Uno studio della Children’s Commissioner inglese ha preso in esame l’uso e gli effetti dei social media sui ragazzi di età compresa fra gli 8 e i 12 anni: se i bambini fino a 9 anni li utilizzano esclusivamente per giocare, tutto cambia appena i bambini entrano nella pre-adolescenza. Nonostante molte App – tra cui Facebook, Instragram e Snapchat – richiedano all’utente un’età non inferiore ai 13 anni, secondo l’Ofmcom (Office of Communications, l’autorità competente e regolatrice indipendente per le società di comunicazione nel Regno Unito) il 46% degli undicenni e il 51% dei dodicenni avrebbe già un account su un social.
La presidente della Children’s Commissioner, Anne Longfield, invita i genitori a impedire ai più piccoli l’uso di Snapchat, una delle App capace, più di altre, di creare “dipendenza”: Snapchat impazza tra i giovanissimi, perché crea reti che non esistono se non nell’istante in cui vengono vissute, non consentono memoria e archiviazione, sono una sorta di eterno presente e, per questo, Snapchat richiede una connessione e un’interazione quotidiana per non “perdere le amicizie virtuali”. Ciò che gli esperti suggeriscono non è vietare completamente l’uso dei social ma regolamentarlo, offrendo ai figli gli strumenti necessari per gestirli al meglio, con distacco, non perdendo mai di vista la realtà e la vita di tutti i giorni.
A tal proposito, Alberto Pellai (medico, psicoterapeuta dell’età evolutiva, e ricercatore alla Facoltà di Medicina e Chirurgia dell’Università degli Studi di Milano) osserva che i bambini vivono, attraverso gli smartphone, una vita parallela a quella reale.
Ma cosa fanno nei social? Dove si esibiscono? Dove vanno a ricercare approvazione e conferme?

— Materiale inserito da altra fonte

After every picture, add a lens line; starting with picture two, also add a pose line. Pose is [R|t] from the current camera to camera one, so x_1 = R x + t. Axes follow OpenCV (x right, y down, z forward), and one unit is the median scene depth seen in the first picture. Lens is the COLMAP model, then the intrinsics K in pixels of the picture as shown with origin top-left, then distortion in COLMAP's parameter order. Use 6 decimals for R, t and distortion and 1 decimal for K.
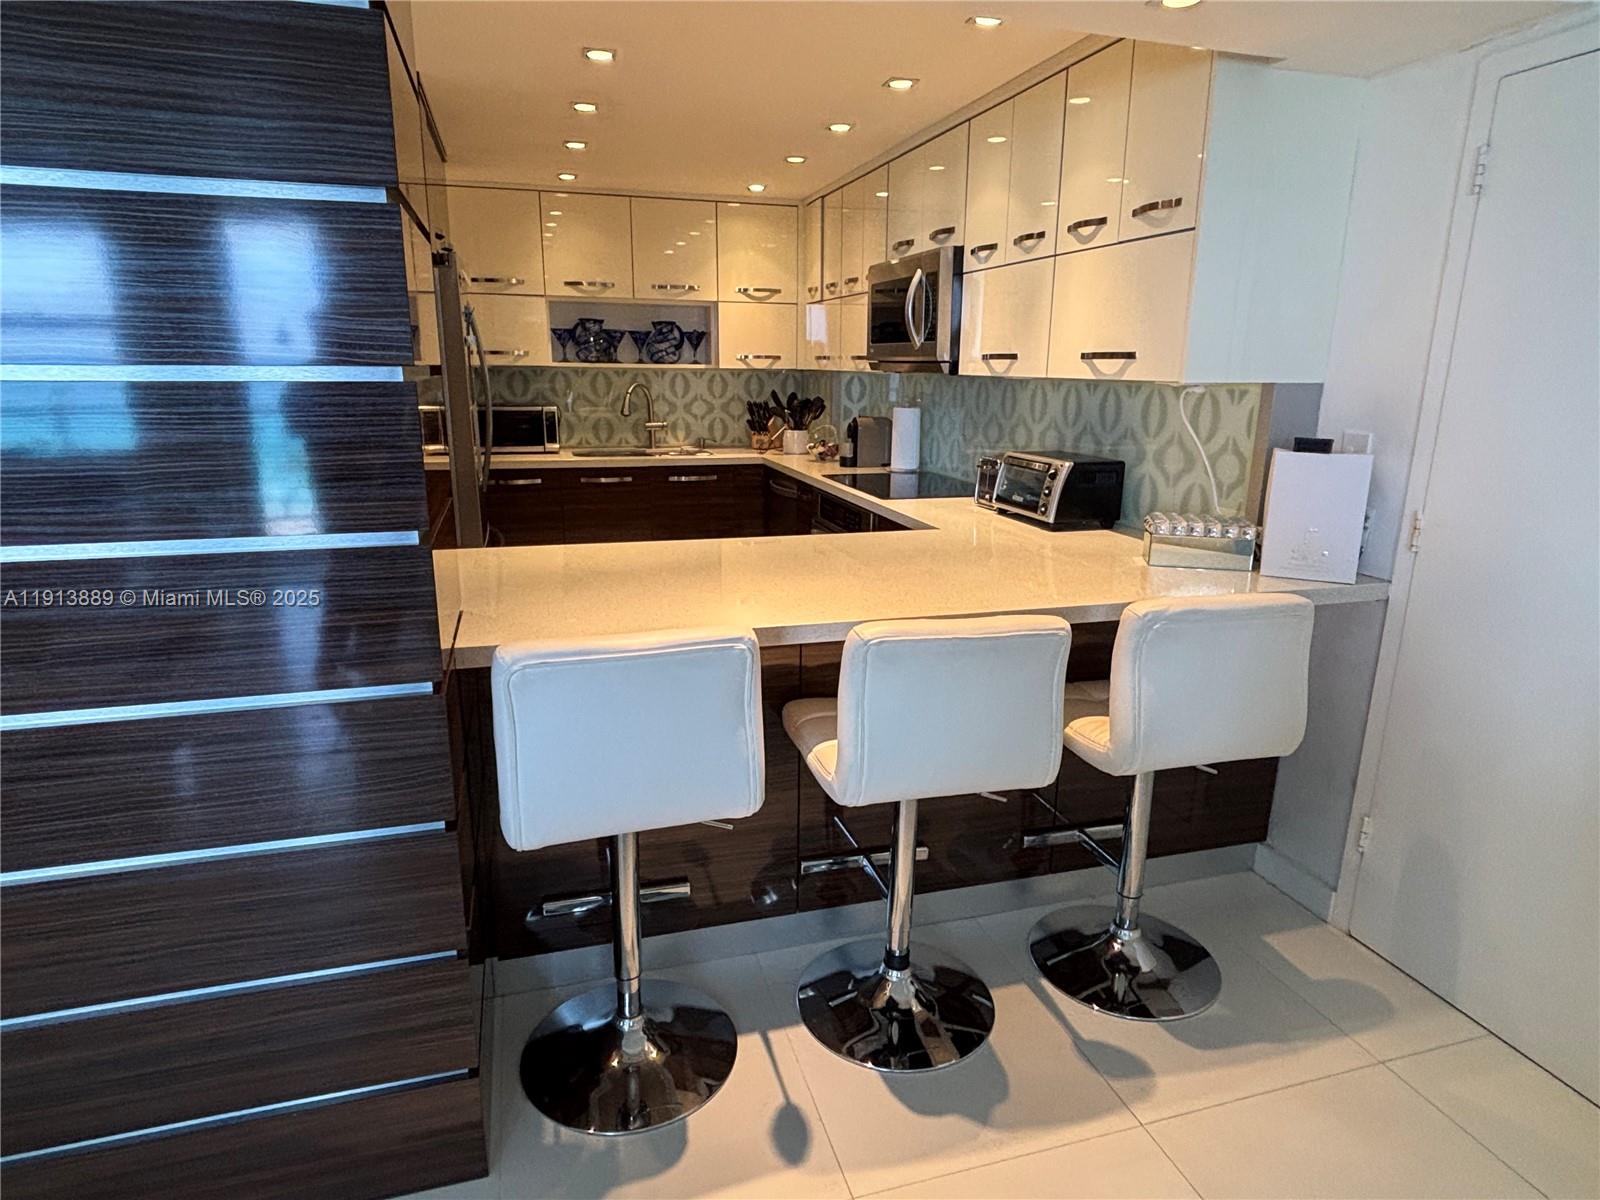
lens RADIAL K [[938.7, 0, 800.0], [0, 938.7, 600.0], [0, 0, 1]] dist [0.076536, -0.000413]
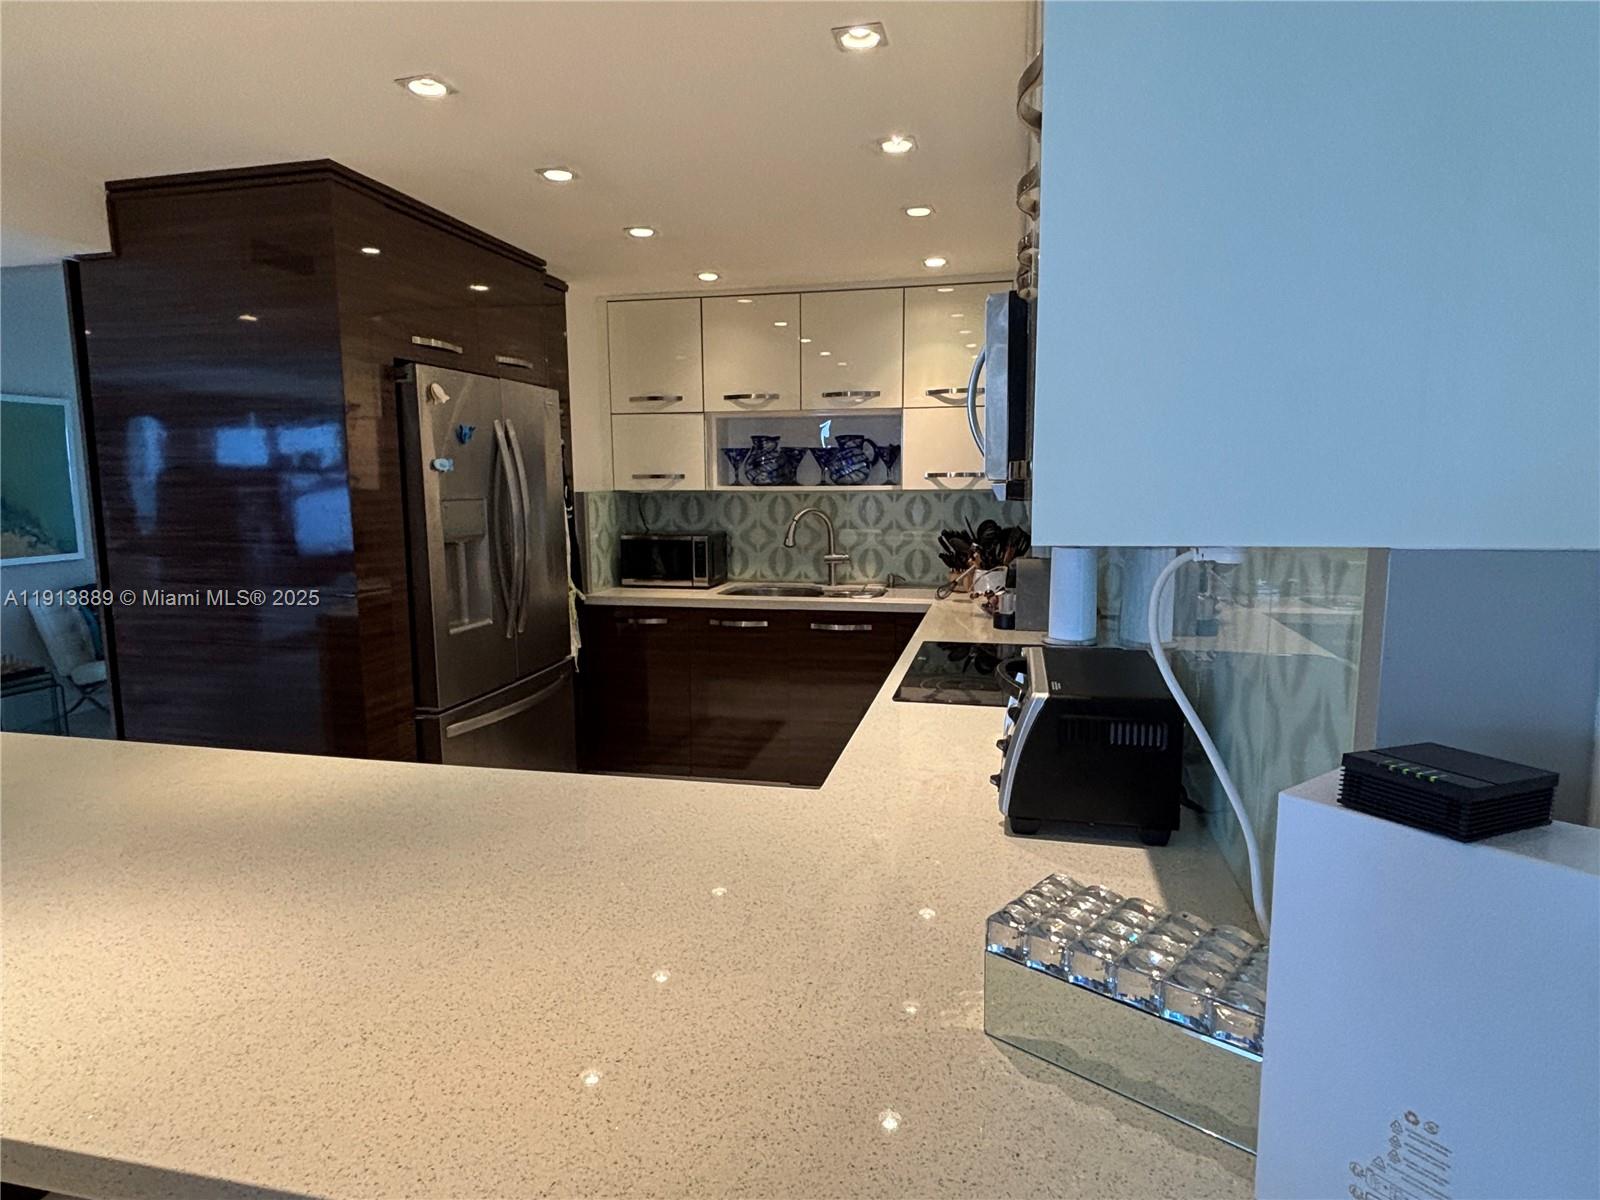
lens RADIAL K [[938.7, 0, 800.0], [0, 938.7, 600.0], [0, 0, 1]] dist [0.076536, -0.000413]
pose [[0.875392, 0.048420, -0.480983, 0.222974], [-0.105741, 0.990056, -0.092782, -0.073184], [0.471707, 0.132080, 0.871807, 0.289669]]
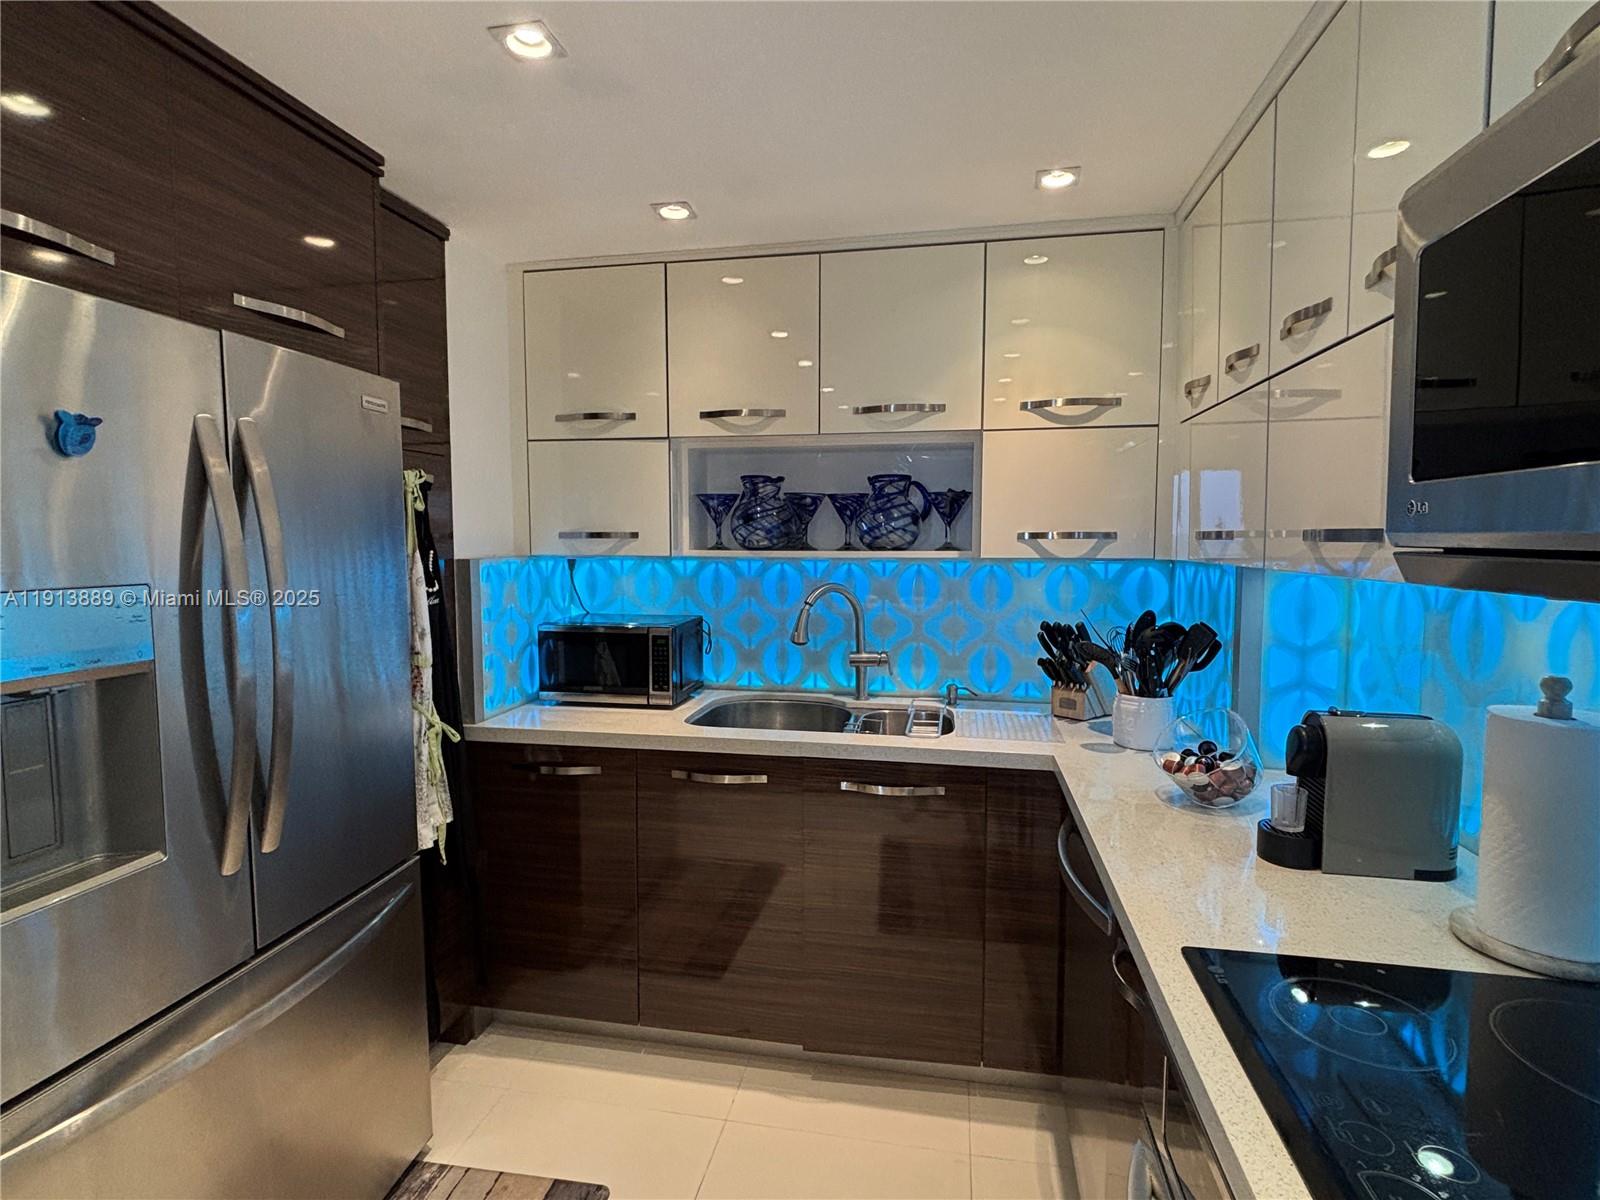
lens RADIAL K [[805.3, 0, 799.1], [0, 805.3, 594.3], [0, 0, 1]] dist [0.001721, 0.000540]
pose [[0.890027, 0.022493, -0.455352, 0.022969], [-0.104143, 0.982406, -0.155028, -0.152062], [0.443853, 0.185400, 0.876710, 0.592603]]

Diffondere le proprie immagini online e soddisfare il proprio bisogno di accettazione e di stima da parte di altri utenti è un fenomeno importante e fisiologico nel passaggio dall’infanzia all’adolescenza: “È la fase dei cambiamenti corporei” – spiega Pellai – “in cui il corpo non è più percepito come uno strumento per giocare e per fare sport, ma veicola un codice di comunicazione carico di nuovi significati. Verificare le reazioni che suscitano sui social è una caratteristica che connota i giovanissimi di oggi”. I “like”, che sono una sorta di “attestato di stima” e di “convalida sociale”, contribuiscono a delineare, distruggere o consolidare l’autostima dell’individuo. “Nel mondo reale” – secondo l’esperto – “se si indossa un abito ‘sbagliato’, l’imbarazzo dura un giorno, mentre sui social, se l’immagine diventa oggetto di critica negativa, rimane congelata per sempre e i ragazzi continuano a riflettervisi”. Se un’attenzione maggiore al proprio corpo è normale, non lo è più se questa preoccupazione sfocia in ossessione; a tal punto è auspicabile l’intervento dei genitori: la delicata fase della pre-adolescenza rende gli individui più vulnerabili alle trappole della rete.
Internet per i pre-adolescenti ha un marcato impatto sull’identità, i comportamenti e la personalità dei ragazzi che navigano in rete. Molti di loro diventano dipendenti dai “like” al punto tale da restare connessi anche durante la notte. Uno studio canadese ha dimostrato che l’uso smodato dei social network fa dormire ai più giovani meno di 8 ore a notte, offrendo loro una scarsa qualità del sonno che fa alzare i livelli di cortisolo, il cosiddetto “ormone dello stress”, facendo registrare ripercussioni sia sul rendimento scolastico sia sulla salute in generale.